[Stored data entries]
◇ ◇ ◇ ◇ ◇ ◇ ◇
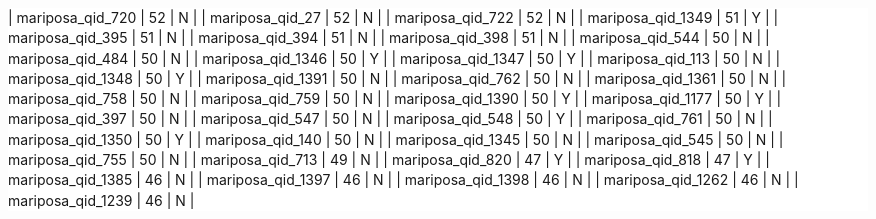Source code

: | mariposa_qid_720  |      52 | N         |
| mariposa_qid_27   |      52 | N         |
| mariposa_qid_722  |      52 | N         |
| mariposa_qid_1349 |      51 | Y         |
| mariposa_qid_395  |      51 | N         |
| mariposa_qid_394  |      51 | N         |
| mariposa_qid_398  |      51 | N         |
| mariposa_qid_544  |      50 | N         |
| mariposa_qid_484  |      50 | N         |
| mariposa_qid_1346 |      50 | Y         |
| mariposa_qid_1347 |      50 | Y         |
| mariposa_qid_113  |      50 | N         |
| mariposa_qid_1348 |      50 | Y         |
| mariposa_qid_1391 |      50 | N         |
| mariposa_qid_762  |      50 | N         |
| mariposa_qid_1361 |      50 | N         |
| mariposa_qid_758  |      50 | N         |
| mariposa_qid_759  |      50 | N         |
| mariposa_qid_1390 |      50 | Y         |
| mariposa_qid_1177 |      50 | Y         |
| mariposa_qid_397  |      50 | N         |
| mariposa_qid_547  |      50 | N         |
| mariposa_qid_548  |      50 | Y         |
| mariposa_qid_761  |      50 | N         |
| mariposa_qid_1350 |      50 | Y         |
| mariposa_qid_140  |      50 | N         |
| mariposa_qid_1345 |      50 | N         |
| mariposa_qid_545  |      50 | N         |
| mariposa_qid_755  |      50 | N         |
| mariposa_qid_713  |      49 | N         |
| mariposa_qid_820  |      47 | Y         |
| mariposa_qid_818  |      47 | Y         |
| mariposa_qid_1385 |      46 | N         |
| mariposa_qid_1397 |      46 | N         |
| mariposa_qid_1398 |      46 | N         |
| mariposa_qid_1262 |      46 | N         |
| mariposa_qid_1239 |      46 | N         |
◇ ◇ ◇ ◇ ◇ ◇ ◇
What to produce: Please reproduce every record exactly, leaving the pictures out.

Solution to the exercise:
Source code

: | mariposa_qid_720  |      52 | N         |
| mariposa_qid_27   |      52 | N         |
| mariposa_qid_722  |      52 | N         |
| mariposa_qid_1349 |      51 | Y         |
| mariposa_qid_395  |      51 | N         |
| mariposa_qid_394  |      51 | N         |
| mariposa_qid_398  |      51 | N         |
| mariposa_qid_544  |      50 | N         |
| mariposa_qid_484  |      50 | N         |
| mariposa_qid_1346 |      50 | Y         |
| mariposa_qid_1347 |      50 | Y         |
| mariposa_qid_113  |      50 | N         |
| mariposa_qid_1348 |      50 | Y         |
| mariposa_qid_1391 |      50 | N         |
| mariposa_qid_762  |      50 | N         |
| mariposa_qid_1361 |      50 | N         |
| mariposa_qid_758  |      50 | N         |
| mariposa_qid_759  |      50 | N         |
| mariposa_qid_1390 |      50 | Y         |
| mariposa_qid_1177 |      50 | Y         |
| mariposa_qid_397  |      50 | N         |
| mariposa_qid_547  |      50 | N         |
| mariposa_qid_548  |      50 | Y         |
| mariposa_qid_761  |      50 | N         |
| mariposa_qid_1350 |      50 | Y         |
| mariposa_qid_140  |      50 | N         |
| mariposa_qid_1345 |      50 | N         |
| mariposa_qid_545  |      50 | N         |
| mariposa_qid_755  |      50 | N         |
| mariposa_qid_713  |      49 | N         |
| mariposa_qid_820  |      47 | Y         |
| mariposa_qid_818  |      47 | Y         |
| mariposa_qid_1385 |      46 | N         |
| mariposa_qid_1397 |      46 | N         |
| mariposa_qid_1398 |      46 | N         |
| mariposa_qid_1262 |      46 | N         |
| mariposa_qid_1239 |      46 | N         |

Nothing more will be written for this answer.